By Mike Lillis - 02/09/12 10:13 PM EST
Arguing that money in politics subverts democracy, House Democrats on Thursday introduced legislation requiring super-PACs and other political groups to reveal their donors.
The Democrats are hoping the Disclose Act will mitigate the effects of a two-year-old Supreme Court ruling that opened the floodgates to unlimited — and anonymous — campaign spending by corporations, unions and other well-heeled interests.
" 'Disclose' means just that," House Minority Leader Nancy Pelosi (D-Calif.) said during a press briefing in the Capitol. "We want to know where this secret, substantial money is coming from that is going into campaigns."
"My experience as one who's tried to encourage more participation is that people say, 'How would I ever raise the money?' " Pelosi said. "That shouldn't be the reason why people run or do not run for public office."
Sponsored by Rep.
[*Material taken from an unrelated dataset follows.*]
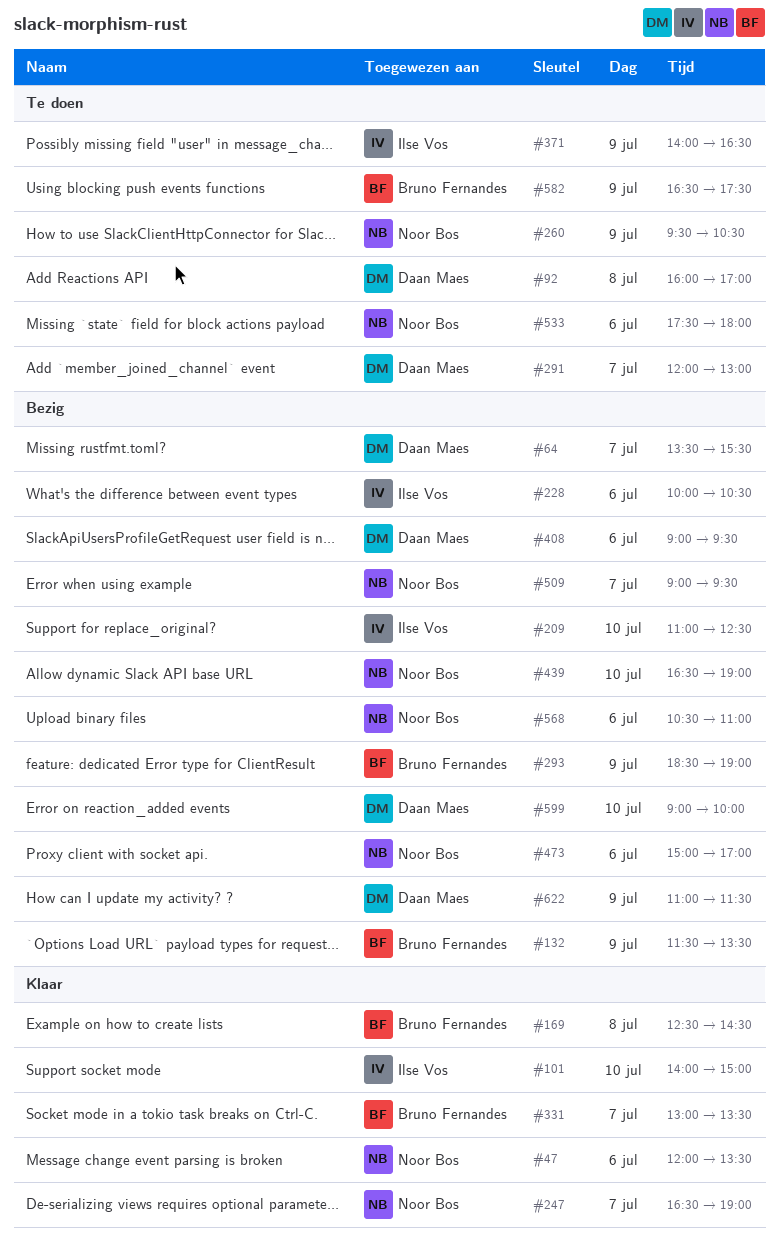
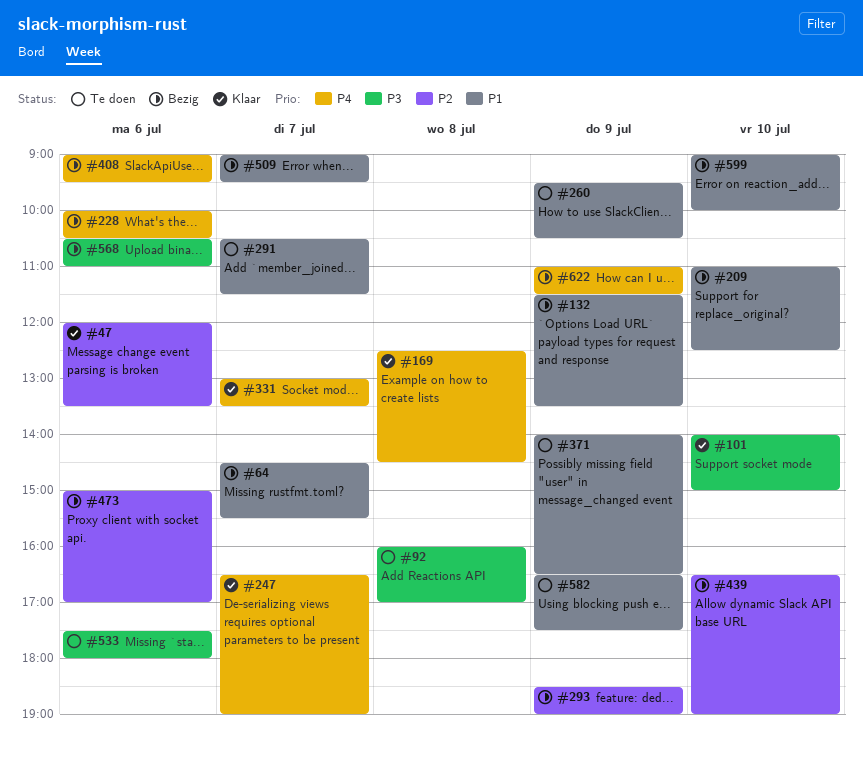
#64, begins: 13:30 -> 14:30
#291, begins: 12:00 -> 10:30
#291, ends: 13:00 -> 11:30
Chris Van Hollen (D-Md.), the Disclose Act takes on the Supreme Court's 2010 Citizens United decision, in which the high court ruled that funding caps on corporate ads targeting individual candidates violate the Constitution's right to free speech. The ruling effectively dismantled parts of the 2002 McCain-Feingold campaign-finance law, which was designed to prevent a deluge of corporate money in elections.
The Democrats' new proposal would not put limits on the amount of money super-PACs and other outside groups can raise and spend on elections. But it would force them to reveal their donors and take public credit for the ads they sponsor.
"You should have nothing to fear unless you've got something to hide," Van Hollen, the senior Democrat on the House Budget Committee, said Thursday.
A stronger version of the Disclose Act passed the House in 2010, when Democrats controlled the chamber, but failed to get the 60 votes needed to overcome a GOP filibuster in the Senate.
Pelosi said Thursday that she's "not overwhelmingly optimistic" the bill will move while Republicans maintain their House majority.
"The lack of transparency and accountability has served them well," Pelosi charged.
Democrats vowed to use the issue on the campaign trail to attack Republicans, particularly the many Tea Party-backed freshmen who promised to fight for a more open and responsive Congress.
"This is going to be the dividing line between those of us who believe in honesty and openness — reform [and] transparency — and those who will continue to protect the powerful," said Rep. Steve Israel (N.Y.), the chairman of the Democratic Congressional Campaign Committee. "We're going to hold them accountable."
Watchdog groups welcomed the revival of the Disclose Act and hammered Republicans for resisting the move toward greater transparency.
"It is both a travesty and betrayal of the professed principles of the many in Congress who claim to support open government and honest elections that the majority of congressional Republicans continue to block transparency of money in politics," Craig Holman, government affairs lobbyist at Public Citizen, said in a statement. "Many Republicans supported transparency until very recently."
President Obama, a vocal critic of the Citizens United decision, fueled the fierce debate over campaign finance this week when he embraced a super-PAC — Priorities USA Action — that's working for his reelection.
House Democrats defended Obama's decision, arguing Republican opposition to election-finance reform has left Democrats little choice but to use all the tools available to win in November — even if it means embracing a super-PAC system they oppose.
"I'm a big baseball fan," Israel said. "I've never been to a baseball game, ever, where one side was told, 'You don't get bats.' "
Pelosi said House Democrats would use their super-PAC as a tool for electing lawmakers who will dismantle the system.
"Our pitch is, 'Support us if you want to elect reformers to do away with these PACs,' " Pelosi said.